Снаружи билась вьюга. Дремотно дымился чай в стакане. Тепло было, тихо, хорошо…
– Ну а ты, старуха, как бы себя в таком деле повела? – спросил с ленивой улыбкой Пушкин.
– И-и, батюшка мой! – тихонько воскликнула Родионовна. – Да неужто ты думаешь, что твоя старая нянька умнее других?.. Такая же дуреха, как и все… Ты-то вот гляди, как рыбку пымаешь, маху не дай…
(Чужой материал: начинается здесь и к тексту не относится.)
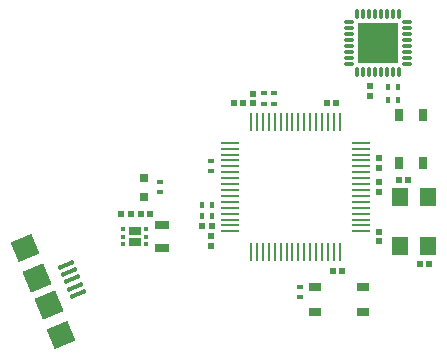
<source format=gtp>
G04 Layer_Color=8421504*
%FSAX25Y25*%
%MOIN*%
G70*
G01*
G75*
%ADD11R,0.01772X0.01181*%
G04:AMPARAMS|DCode=12|XSize=56mil|YSize=14mil|CornerRadius=0mil|HoleSize=0mil|Usage=FLASHONLY|Rotation=22.500|XOffset=0mil|YOffset=0mil|HoleType=Round|Shape=Rectangle|*
%AMROTATEDRECTD12*
4,1,4,-0.02319,-0.01718,-0.02855,-0.00425,0.02319,0.01718,0.02855,0.00425,-0.02319,-0.01718,0.0*
%
%ADD12ROTATEDRECTD12*%

G04:AMPARAMS|DCode=13|XSize=71mil|YSize=75mil|CornerRadius=0mil|HoleSize=0mil|Usage=FLASHONLY|Rotation=292.500|XOffset=0mil|YOffset=0mil|HoleType=Round|Shape=Rectangle|*
%AMROTATEDRECTD13*
4,1,4,-0.04823,0.01845,0.02106,0.04715,0.04823,-0.01845,-0.02106,-0.04715,-0.04823,0.01845,0.0*
%
%ADD13ROTATEDRECTD13*%

%ADD14P,0.10607X4X337.5*%
%ADD15R,0.03937X0.02559*%
%ADD16O,0.06102X0.00984*%
%ADD17O,0.00984X0.06102*%
G04:AMPARAMS|DCode=18|XSize=135.83mil|YSize=135.83mil|CornerRadius=2.04mil|HoleSize=0mil|Usage=FLASHONLY|Rotation=180.000|XOffset=0mil|YOffset=0mil|HoleType=Round|Shape=RoundedRectangle|*
%AMROUNDEDRECTD18*
21,1,0.13583,0.13175,0,0,180.0*
21,1,0.13175,0.13583,0,0,180.0*
1,1,0.00408,-0.06588,0.06588*
1,1,0.00408,0.06588,0.06588*
1,1,0.00408,0.06588,-0.06588*
1,1,0.00408,-0.06588,-0.06588*
%
%ADD18ROUNDEDRECTD18*%
G04:AMPARAMS|DCode=19|XSize=11.02mil|YSize=33.47mil|CornerRadius=1.98mil|HoleSize=0mil|Usage=FLASHONLY|Rotation=180.000|XOffset=0mil|YOffset=0mil|HoleType=Round|Shape=RoundedRectangle|*
%AMROUNDEDRECTD19*
21,1,0.01102,0.02950,0,0,180.0*
21,1,0.00706,0.03347,0,0,180.0*
1,1,0.00397,-0.00353,0.01475*
1,1,0.00397,0.00353,0.01475*
1,1,0.00397,0.00353,-0.01475*
1,1,0.00397,-0.00353,-0.01475*
%
%ADD19ROUNDEDRECTD19*%
G04:AMPARAMS|DCode=20|XSize=11.02mil|YSize=33.47mil|CornerRadius=1.98mil|HoleSize=0mil|Usage=FLASHONLY|Rotation=270.000|XOffset=0mil|YOffset=0mil|HoleType=Round|Shape=RoundedRectangle|*
%AMROUNDEDRECTD20*
21,1,0.01102,0.02950,0,0,270.0*
21,1,0.00706,0.03347,0,0,270.0*
1,1,0.00397,-0.01475,-0.00353*
1,1,0.00397,-0.01475,0.00353*
1,1,0.00397,0.01475,0.00353*
1,1,0.00397,0.01475,-0.00353*
%
%ADD20ROUNDEDRECTD20*%
%ADD21R,0.02165X0.01772*%
%ADD22R,0.03150X0.02756*%
%ADD23R,0.05118X0.02756*%
%ADD24R,0.01969X0.02047*%
%ADD25R,0.05500X0.06300*%
%ADD26R,0.02559X0.03937*%
%ADD27R,0.01772X0.02165*%
%ADD28R,0.02047X0.01969*%
G04:AMPARAMS|DCode=55|XSize=39.37mil|YSize=27.56mil|CornerRadius=1.93mil|HoleSize=0mil|Usage=FLASHONLY|Rotation=180.000|XOffset=0mil|YOffset=0mil|HoleType=Round|Shape=RoundedRectangle|*
%AMROUNDEDRECTD55*
21,1,0.03937,0.02370,0,0,180.0*
21,1,0.03551,0.02756,0,0,180.0*
1,1,0.00386,-0.01776,0.01185*
1,1,0.00386,0.01776,0.01185*
1,1,0.00386,0.01776,-0.01185*
1,1,0.00386,-0.01776,-0.01185*
%
%ADD55ROUNDEDRECTD55*%
D11*
X0451661Y0242441D02*
D03*
Y0245000D02*
D03*
Y0247559D02*
D03*
X0459339D02*
D03*
Y0245000D02*
D03*
Y0242441D02*
D03*
D12*
X0432669Y0235422D02*
D03*
X0436618Y0225890D02*
D03*
X0433648Y0233058D02*
D03*
X0434628Y0230694D02*
D03*
X0435623Y0228292D02*
D03*
D13*
X0418900Y0241225D02*
D03*
X0430973Y0212078D02*
D03*
D14*
X0423014Y0231295D02*
D03*
X0426840Y0222056D02*
D03*
D15*
X0515429Y0228134D02*
D03*
Y0219866D02*
D03*
X0531571Y0228134D02*
D03*
Y0219866D02*
D03*
D16*
X0530752Y0246736D02*
D03*
Y0248705D02*
D03*
Y0250673D02*
D03*
Y0252642D02*
D03*
Y0254610D02*
D03*
Y0256579D02*
D03*
Y0258547D02*
D03*
Y0260516D02*
D03*
Y0262484D02*
D03*
Y0264453D02*
D03*
Y0266421D02*
D03*
Y0268390D02*
D03*
Y0270358D02*
D03*
Y0272327D02*
D03*
Y0274295D02*
D03*
Y0276264D02*
D03*
X0487248D02*
D03*
Y0274295D02*
D03*
Y0272327D02*
D03*
Y0270358D02*
D03*
Y0268390D02*
D03*
Y0266421D02*
D03*
Y0264453D02*
D03*
Y0262484D02*
D03*
Y0260516D02*
D03*
Y0258547D02*
D03*
Y0256579D02*
D03*
Y0254610D02*
D03*
Y0252642D02*
D03*
Y0250673D02*
D03*
Y0248705D02*
D03*
Y0246736D02*
D03*
D17*
X0523764Y0283252D02*
D03*
X0521795D02*
D03*
X0519827D02*
D03*
X0517858D02*
D03*
X0515890D02*
D03*
X0513921D02*
D03*
X0511953D02*
D03*
X0509984D02*
D03*
X0508016D02*
D03*
X0506047D02*
D03*
X0504079D02*
D03*
X0502110D02*
D03*
X0500142D02*
D03*
X0498173D02*
D03*
X0496205D02*
D03*
X0494236D02*
D03*
Y0239748D02*
D03*
X0496205D02*
D03*
X0498173D02*
D03*
X0500142D02*
D03*
X0502110D02*
D03*
X0504079D02*
D03*
X0506047D02*
D03*
X0508016D02*
D03*
X0509984D02*
D03*
X0511953D02*
D03*
X0513921D02*
D03*
X0515890D02*
D03*
X0517858D02*
D03*
X0519827D02*
D03*
X0521795D02*
D03*
X0523764D02*
D03*
D18*
X0536500Y0309500D02*
D03*
D19*
X0543390Y0299756D02*
D03*
X0541421D02*
D03*
X0539453D02*
D03*
X0537484D02*
D03*
X0535516D02*
D03*
X0533547D02*
D03*
X0531579D02*
D03*
X0529610D02*
D03*
Y0319244D02*
D03*
X0531579D02*
D03*
X0533547D02*
D03*
X0535516D02*
D03*
X0537484D02*
D03*
X0539453D02*
D03*
X0541421D02*
D03*
X0543390D02*
D03*
D20*
X0526756Y0302610D02*
D03*
Y0304579D02*
D03*
Y0306547D02*
D03*
Y0308516D02*
D03*
Y0310484D02*
D03*
Y0312453D02*
D03*
Y0314421D02*
D03*
Y0316390D02*
D03*
X0546244D02*
D03*
Y0314421D02*
D03*
Y0312453D02*
D03*
Y0310484D02*
D03*
Y0308516D02*
D03*
Y0306547D02*
D03*
Y0304579D02*
D03*
Y0302610D02*
D03*
D21*
X0464000Y0259728D02*
D03*
Y0263272D02*
D03*
X0481000Y0270272D02*
D03*
Y0266728D02*
D03*
X0510500Y0228272D02*
D03*
Y0224728D02*
D03*
X0498500Y0292772D02*
D03*
Y0289228D02*
D03*
X0502000Y0292772D02*
D03*
Y0289228D02*
D03*
D22*
X0458500Y0264650D02*
D03*
Y0258350D02*
D03*
D23*
X0464500Y0241260D02*
D03*
Y0248740D02*
D03*
D24*
X0450886Y0252500D02*
D03*
X0454114D02*
D03*
X0481114Y0248500D02*
D03*
X0477886D02*
D03*
X0546614Y0264000D02*
D03*
X0543386D02*
D03*
X0550386Y0236000D02*
D03*
X0553614D02*
D03*
X0524614Y0233500D02*
D03*
X0521386D02*
D03*
X0491614Y0289500D02*
D03*
X0488386D02*
D03*
X0519386D02*
D03*
X0522614D02*
D03*
X0460614Y0252500D02*
D03*
X0457386D02*
D03*
D25*
X0543750Y0258150D02*
D03*
Y0241850D02*
D03*
X0553250D02*
D03*
Y0258150D02*
D03*
D26*
X0543366Y0269429D02*
D03*
X0551634D02*
D03*
X0543366Y0285571D02*
D03*
X0551634D02*
D03*
D27*
X0539728Y0295000D02*
D03*
X0543272D02*
D03*
X0539728Y0290500D02*
D03*
X0543272D02*
D03*
X0481272Y0252000D02*
D03*
X0477728D02*
D03*
X0481272Y0255500D02*
D03*
X0477728D02*
D03*
D28*
X0534000Y0295114D02*
D03*
Y0291886D02*
D03*
X0537000Y0259886D02*
D03*
Y0263114D02*
D03*
X0495000Y0289386D02*
D03*
Y0292614D02*
D03*
X0537000Y0271114D02*
D03*
Y0267886D02*
D03*
X0481000Y0245114D02*
D03*
Y0241886D02*
D03*
X0537000Y0246614D02*
D03*
Y0243386D02*
D03*
D55*
X0455500Y0246772D02*
D03*
Y0243228D02*
D03*
M02*

</source>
И оба засмеялись тихонько…
XX. Встреча
Ленивые валы в розовой от зари пене шептали какую-то медлительную сказку прибрежным скалам. На отлогом берегу кричали и смеялись оборванные татарские ребятишки. В отдалении сиял розовым светом беленький Севастополь, и огромные боевые суда на рейде, все в паутине снастей, казались угольно-черными. Широкая морская даль сладко волновала душу и манила в себя, обещая какое-то светлое, еще небывалое счастье…
На одной из прибрежных скал сидел высокий, стройный старик с белой головой и бритым, приятным и тихим лицом. Уже тускнеющие глаза его следили за полетом розовых чаек, за кувыркающимися в море черными дельфинами, а в старой, притихшей душе проносились видения далекого прошлого: он любил эдак со стороны посмотреть на него, и, несмотря на то, что в жизни его было много трагических изломов и страданий, жизнь его представлялась ему теперь красивой и значительной поэмой, а близость конца тепло углубляла ее и одевала все какою-то сладкой тишиной.